Illustration by Jan Igoe
Back in kindergarten, there was this one teacher who didn’t like me. Actually, she was my only teacher. Ms. Bell favored the pretty girl who wore pink party dresses and matching bows in her dark, shiny hair. The mousy mullet I sported looked like my mother had been trying to set some sort of speed record with a hatchet. Even at 5, I knew that making friends would take special effort to compensate for the catastrophe on my head.
One day Ms. Bell and her pink pet were standing by the door as the class lined up behind her. That’s when inspiration struck. I ran up to the front of the line to open the door for them. Flashing my best semi-toothless grin, I was certain this benevolent gesture would make her like me, mullet and all.
In kindergarten, however, line-cutting is a felony. Ms. Bell’s finger began wagging furiously as her face turned mean and her words got loud. She wouldn’t let me explain. Hurt and defeated, I decided to make her life miserable instead.
The next day, the topic turned to farm animals and the sounds they make.
Ms. Bell: “Janice Anne, tell us which animal says moo.”
Me: “Maybe pigs.”
Ms. Bell: “No. You know cows say moo.”
Me: “Yeah, but I want proof.”
That’s when Ms. Bell and my mom became good friends. As luck would have it, my mother happened to have proof that cows say moo. And if I wasn’t careful, she’d let me have it. It’s always wise to believe someone who is adept with a hatchet.
After writing “Cows moo” about a billion times, I became fascinated by the cud-chewing creatures. Did you know a cow’s stomach can hold up to 50 gallons of food?
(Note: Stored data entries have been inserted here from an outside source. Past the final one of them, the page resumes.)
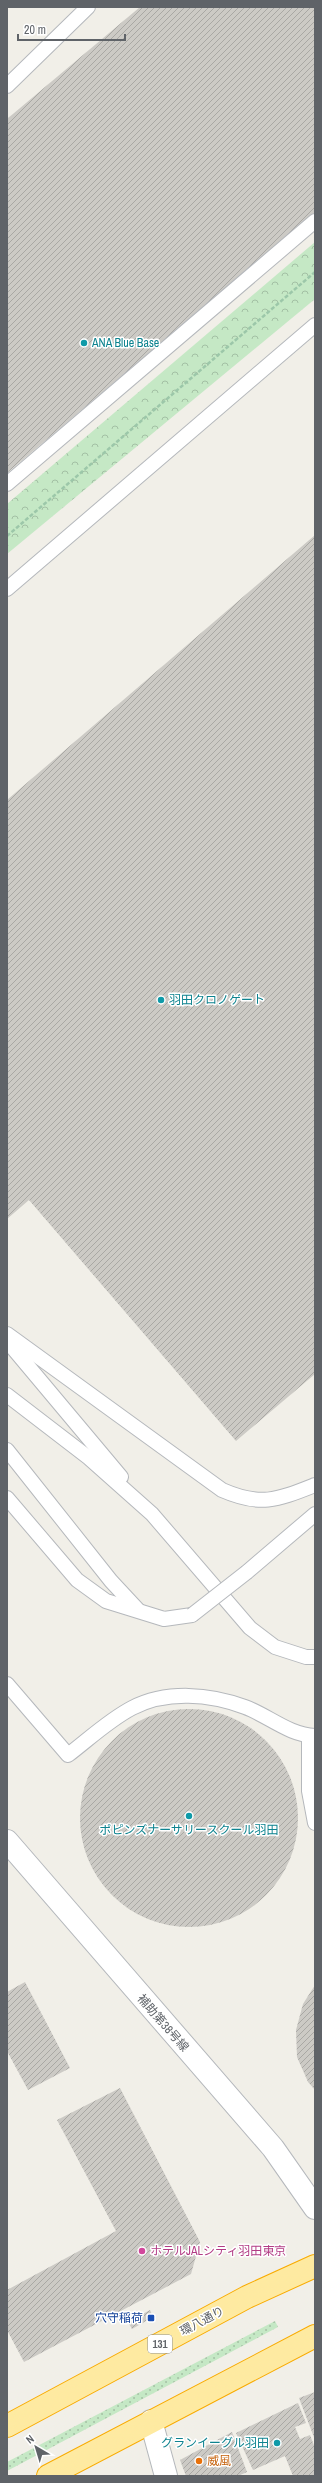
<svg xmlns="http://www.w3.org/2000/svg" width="322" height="2483" font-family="'Archivo Narrow','Noto Sans JP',sans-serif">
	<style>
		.grass { fill: url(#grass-dots) }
		.park { fill: url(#park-crowns) }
		.building { fill: url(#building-hatch) }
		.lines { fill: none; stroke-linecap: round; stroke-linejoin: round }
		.service-casing { stroke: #b5b8bc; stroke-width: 16 }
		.minor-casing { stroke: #b5b8bc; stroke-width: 24 }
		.tertiary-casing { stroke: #b5b8bc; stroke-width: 24 }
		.trunk-casing { stroke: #f9ab00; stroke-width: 24 }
		.path { stroke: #9cc7a9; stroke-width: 2.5; stroke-dasharray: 4 2; stroke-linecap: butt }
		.service { stroke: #fff; stroke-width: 14 }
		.minor { stroke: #fff; stroke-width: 22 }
		.tertiary { stroke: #fff; stroke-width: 22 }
		.trunk { stroke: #feeaa1; stroke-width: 22 }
		.service-bridge-casing { stroke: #b5b8bc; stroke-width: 16; stroke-linecap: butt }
		.service-bridge { stroke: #fff; stroke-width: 14 }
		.culture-dot { fill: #0f9aa8; stroke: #fff; stroke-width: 1.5 }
		.hotel-dot { fill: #d1479c; stroke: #fff; stroke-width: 1.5 }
		.transit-dot { fill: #1a4fb4; stroke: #fff; stroke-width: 1.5 }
		.food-dot { fill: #e8710a; stroke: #fff; stroke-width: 1.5 }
		.labels { text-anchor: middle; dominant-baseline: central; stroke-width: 3; stroke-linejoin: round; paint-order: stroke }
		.shield { fill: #fff; stroke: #8f9295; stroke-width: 1 }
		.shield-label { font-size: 11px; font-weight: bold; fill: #5f6368 }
		.culture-label { font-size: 12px; fill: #0d838f; stroke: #fff; text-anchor: start }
		.street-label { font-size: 12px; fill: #5f6368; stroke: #fff }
		.hotel-label { font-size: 12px; fill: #b23c85; stroke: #fff; text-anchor: start }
		.transit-label { font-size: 12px; fill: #164399; stroke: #fff; text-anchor: end }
		.food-label { font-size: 12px; fill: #c56008; stroke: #fff; text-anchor: start }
	</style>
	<defs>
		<pattern id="grass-dots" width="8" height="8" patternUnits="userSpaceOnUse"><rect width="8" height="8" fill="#c5e8c5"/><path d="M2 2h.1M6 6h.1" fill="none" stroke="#a3c0a4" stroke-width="1.8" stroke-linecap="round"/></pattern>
		<pattern id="park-crowns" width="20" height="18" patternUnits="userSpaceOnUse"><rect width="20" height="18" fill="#c5e8c5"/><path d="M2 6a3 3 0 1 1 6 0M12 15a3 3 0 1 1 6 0" fill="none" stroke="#a3c0a4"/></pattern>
		<pattern id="building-hatch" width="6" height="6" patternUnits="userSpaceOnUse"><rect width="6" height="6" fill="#cccac5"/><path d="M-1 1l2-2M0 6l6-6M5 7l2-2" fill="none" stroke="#a9a8a4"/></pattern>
	</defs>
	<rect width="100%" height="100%" fill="#f1efe8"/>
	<polygon class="grass" points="275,2321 278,2327 7,2471 7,2462"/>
	<polygon class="park" points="315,242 315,299 7,554 7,504"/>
	<g class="building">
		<polygon points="140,7 315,7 315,213 7,473 7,119"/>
		<polygon points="315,535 315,1374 236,1441 29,1200 7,1219 7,800"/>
		<circle cx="189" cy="1818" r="109"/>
		<polygon points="25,1982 70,2068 28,2090 7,2051 7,1992"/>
		<polygon points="315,1985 315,2090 308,2082 297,2057 296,2030 303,2004"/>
		<polygon points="120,2088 200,2242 191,2274 24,2362 7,2330 7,2290 116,2231 57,2120"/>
		<polygon points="150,2310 153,2317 132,2329 128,2322"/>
		<polygon points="315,2392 315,2440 299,2398"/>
		<polygon points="298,2403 306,2423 295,2427 300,2439 310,2435 315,2448 315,2476 293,2476 285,2456 253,2470 236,2433"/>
		<polygon points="232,2432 247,2472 238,2476 186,2476 180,2460"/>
	</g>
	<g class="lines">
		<g class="service-casing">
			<g id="service">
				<polyline points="7,86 88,7"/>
				<polyline points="7,484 315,221"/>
				<polyline points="7,589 315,325"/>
				<path d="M7 1334 222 1490C261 1507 277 1500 315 1485"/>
				<polyline points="7,1341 121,1477"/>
				<polyline points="7,1395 89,1458 152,1514 250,1628 275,1647 306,1657 315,1657"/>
				<polyline points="7,1450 111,1581 138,1610"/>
				<polyline points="7,1498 77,1580 106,1601 164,1619 192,1615"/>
				<polyline points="247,1572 315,1514"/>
				<path d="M7 1684 68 1755C89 1739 109 1720 132 1708 167 1690 210 1694 245 1707 269 1716 289 1735 315 1736"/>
				<polyline points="309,1736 309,1791 315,1823"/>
			</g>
		</g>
		<g class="minor-casing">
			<polyline id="minor" points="151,2421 166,2476"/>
		</g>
		<g class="tertiary-casing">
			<polyline id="tertiary" points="7,1841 273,2148 315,2208"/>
		</g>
		<g class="trunk-casing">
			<g id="trunk">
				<polyline points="7,2426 247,2297 315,2266"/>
				<polyline points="48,2476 315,2336"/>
			</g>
		</g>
		<polyline class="path" points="7,536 315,272"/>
		<use href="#service" class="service"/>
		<use href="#minor" class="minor"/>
		<use href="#tertiary" class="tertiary"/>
		<use href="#trunk" class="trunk"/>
		<g class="service-bridge-casing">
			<polyline id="service-bridge" points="192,1615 247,1572"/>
		</g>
		<use href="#service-bridge" class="service-bridge"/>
	</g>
	<g class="culture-dot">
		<circle cx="84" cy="343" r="4"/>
		<circle cx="161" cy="1000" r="4"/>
		<circle cx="189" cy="1816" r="4"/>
		<circle cx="277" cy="2443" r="4"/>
	</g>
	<circle class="hotel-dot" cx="142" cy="2251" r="4"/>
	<rect class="transit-dot" x="147" y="2314" width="8" height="8" rx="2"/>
	<circle class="food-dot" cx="199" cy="2461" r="4"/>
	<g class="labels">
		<rect class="shield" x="148" y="2335" width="24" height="18" rx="3"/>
		<g class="shield-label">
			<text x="160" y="2344">131</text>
		</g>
		<g class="culture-label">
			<text x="92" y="343">ANA Blue Base</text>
			<text x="169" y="1000">羽田クロノゲート</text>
			<text x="189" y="1830" text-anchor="middle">ポピンズナーサリースクール羽田</text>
			<text x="269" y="2443" text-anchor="end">グランイーグル羽田</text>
		</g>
		<g class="street-label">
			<text transform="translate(163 2023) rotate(49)">補助第38号線</text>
			<text transform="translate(202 2321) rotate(-28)">環八通り</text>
		</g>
		<g class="hotel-label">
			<text x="150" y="2251">ホテルJALシティ羽田東京</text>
		</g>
		<g class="transit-label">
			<text x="143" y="2318">穴守稲荷</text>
		</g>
		<g class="food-label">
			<text x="207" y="2461">威風</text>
		</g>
	</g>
	<rect width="322" height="2483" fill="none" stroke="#5f6368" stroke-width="16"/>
	<g transform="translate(36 2447) rotate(322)" stroke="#ffffff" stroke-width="3" paint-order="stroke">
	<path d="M0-3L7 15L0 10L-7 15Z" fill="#5f6368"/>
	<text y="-6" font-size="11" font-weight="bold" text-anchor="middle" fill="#5f6368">N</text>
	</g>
	<path d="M18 34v6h107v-6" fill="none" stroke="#5f6368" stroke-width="2"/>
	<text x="24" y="34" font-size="12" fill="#5f6368" stroke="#ffffff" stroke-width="3" paint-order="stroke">20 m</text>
</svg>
It’s a virtual bathtub. If you’re wearing aftershave, a cow six miles away can tell you which brand. And that’s just the basic stuff.
If you want to impress someone over cocktails, tell them how painting eyes on a cow’s derriere protects lions from gun violence. (Stay with me.) According to sciencealerts.com, African farmers can’t afford lions poaching their livestock for lunch. Being slow, large and tasty makes cows preferred prey. So someone thought, “Hey, maybe if we just paint some eyeballs on their butts, the lions will get so confused, they’ll go to Chick-fil-A instead. We won’t have to shoot them.”
Nature is all about using camouflage to bewilder predators. The lions weren’t expecting front and rear eyeballs, much less a swishing tail where the nose should be. Unsure if these mysterious creatures are edible, they opt for fast food instead. Maybe antelope.
That’s not the only job opportunity for cow painters. Studies found that flies hesitate to bite cows painted like zebras. According to theguardian.com, the stripes “confuse a fly’s motion detection.” They come in like Maverick buzzing the tower in Top Gun and forget to brake before landing, which can’t bode well for the fly. But the cow is happy.
And farmers want happy cows because they yield more milk. Right now, Russian famers are testing virtual reality goggles so their cows can visualize a sunny day in the field with no lions or flies. Anything to bolster the herd’s emotional mood.
Whenever I read about cows, I think of Ms. Bell telling me they moo. Wherever she is, I hope flies are biting and lions are hiding nearby. I’ll open the door for them.